Nate and the other cliquey dullards - go look elsewhere, this is beyond your attention span.
The match had already been affected by rain, the forecast for the final day was always bad and yea it's NZ with a ground that isn't going to get properly covered or doesn't drain well - however you want to call it. It's incredible how conservative NZ were. You are trying to salvage something from a Test series when you're well on top. You have to win. This idea that you just shrug your shoulders and blame God for something eminently predictable happening is ridiculous. It would have taken a miracle for a full day's play to have happened. Most of the time you lose most of the day and yes the whole day is unlucky but still a distinct possibility. So for sake of argument lets say on average you get a session in. That's 30 overs for simplicity.

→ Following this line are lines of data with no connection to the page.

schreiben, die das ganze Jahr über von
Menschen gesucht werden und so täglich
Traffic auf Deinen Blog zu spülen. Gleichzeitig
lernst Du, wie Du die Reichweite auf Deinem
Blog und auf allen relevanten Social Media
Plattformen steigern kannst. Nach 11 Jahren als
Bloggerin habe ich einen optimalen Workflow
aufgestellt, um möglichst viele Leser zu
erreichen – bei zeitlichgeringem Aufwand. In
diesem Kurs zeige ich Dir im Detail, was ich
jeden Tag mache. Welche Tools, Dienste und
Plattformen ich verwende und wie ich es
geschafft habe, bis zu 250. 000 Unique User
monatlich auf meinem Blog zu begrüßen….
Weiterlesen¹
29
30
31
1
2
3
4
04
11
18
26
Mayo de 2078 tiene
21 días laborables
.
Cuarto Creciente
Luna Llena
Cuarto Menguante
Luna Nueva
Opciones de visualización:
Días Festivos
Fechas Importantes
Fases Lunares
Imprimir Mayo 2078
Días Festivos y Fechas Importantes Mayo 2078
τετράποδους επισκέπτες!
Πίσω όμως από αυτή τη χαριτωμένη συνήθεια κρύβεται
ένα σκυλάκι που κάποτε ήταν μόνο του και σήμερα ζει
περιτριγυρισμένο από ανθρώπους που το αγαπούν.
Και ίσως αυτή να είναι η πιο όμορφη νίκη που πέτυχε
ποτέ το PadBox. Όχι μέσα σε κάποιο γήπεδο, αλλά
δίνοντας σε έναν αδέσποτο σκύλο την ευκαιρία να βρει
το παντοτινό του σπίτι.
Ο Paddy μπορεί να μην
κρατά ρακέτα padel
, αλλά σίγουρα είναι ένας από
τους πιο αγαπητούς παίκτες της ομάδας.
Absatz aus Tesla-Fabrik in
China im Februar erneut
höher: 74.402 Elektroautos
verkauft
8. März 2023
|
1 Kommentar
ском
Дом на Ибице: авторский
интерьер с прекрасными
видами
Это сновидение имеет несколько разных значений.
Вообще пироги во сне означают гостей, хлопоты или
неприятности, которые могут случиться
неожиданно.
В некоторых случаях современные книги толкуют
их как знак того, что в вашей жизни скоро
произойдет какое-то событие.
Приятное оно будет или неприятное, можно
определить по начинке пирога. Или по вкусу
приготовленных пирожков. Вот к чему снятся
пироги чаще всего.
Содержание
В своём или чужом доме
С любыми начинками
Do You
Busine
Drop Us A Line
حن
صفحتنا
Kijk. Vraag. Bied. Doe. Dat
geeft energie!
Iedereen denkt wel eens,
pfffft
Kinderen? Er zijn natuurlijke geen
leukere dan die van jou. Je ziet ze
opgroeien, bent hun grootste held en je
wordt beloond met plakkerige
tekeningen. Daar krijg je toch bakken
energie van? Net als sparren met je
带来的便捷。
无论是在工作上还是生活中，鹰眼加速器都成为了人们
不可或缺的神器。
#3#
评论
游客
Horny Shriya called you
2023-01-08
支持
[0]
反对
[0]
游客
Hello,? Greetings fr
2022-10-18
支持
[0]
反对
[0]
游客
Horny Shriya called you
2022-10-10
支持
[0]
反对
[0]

So NZ were 175 runs ahead with 39 + 30 overs remaining. The 175 runs is useful but not overly so. Because if SA bat most of those overs they may or may not score that many themselves, so it may save NZ 2 overs for change of innings if they need to bat again. But NZ batted so unbelievably slowly in the process of getting that lead, the 2 overs is trivial compared to the gains made by pacing the innings better.
NZ approached it wrongly. They needed to win. The game was always likely to be heavily curtailed. They should have aimed to blast a 100 run lead - yes it's easy to say in hindsight if you wiped out the 5th day, but that should of been the approach given the likely loss of overs and the series situation. They already started the day 7 runs ahead with 6 wickets in hand ffs. Seriously NZ would have had a better chance winning by losing 6 wickets off 6 balls than doing what they did. They went a long way to batting *themselves* out of the game.
Lets say for the sake of argument NZ scored 93 runs in 20 overs in the morning session (the 7th and 8th wickets put on 80 off 115 balls anyway - the 8th wicket was 34 off 35 before the farcical proceedings of Patel scoring 5 off 18), you could easily achieve that batting normally or showing a little more *intent*. The aim should have been 100 lead, if you still have the batting left and are going quickly, you can go beyond that. That's 39 extra overs of batting saved compared to what actually happened. Yes you have 75 less runs. But if you're chasing those in the 4th innings with a full lineup. How many overs do you think that will take? 8? 10? 12 at a push? Given the rain you're highly unlikely to be chasing anything significantly higher than 100, so it's not like you have a period where you have to worry about losing wickets in the 4th innings - besides the fact you need to win anyway.
Oh and batting like that would also have given NZ about another 30 overs to bowl SA out, with 2 taken out for change of innings and the remaining few to slog down whatever the target is.
But you know. Let's blame it on the rain. New Zealand did not deserve to get 'another crack' on the final day.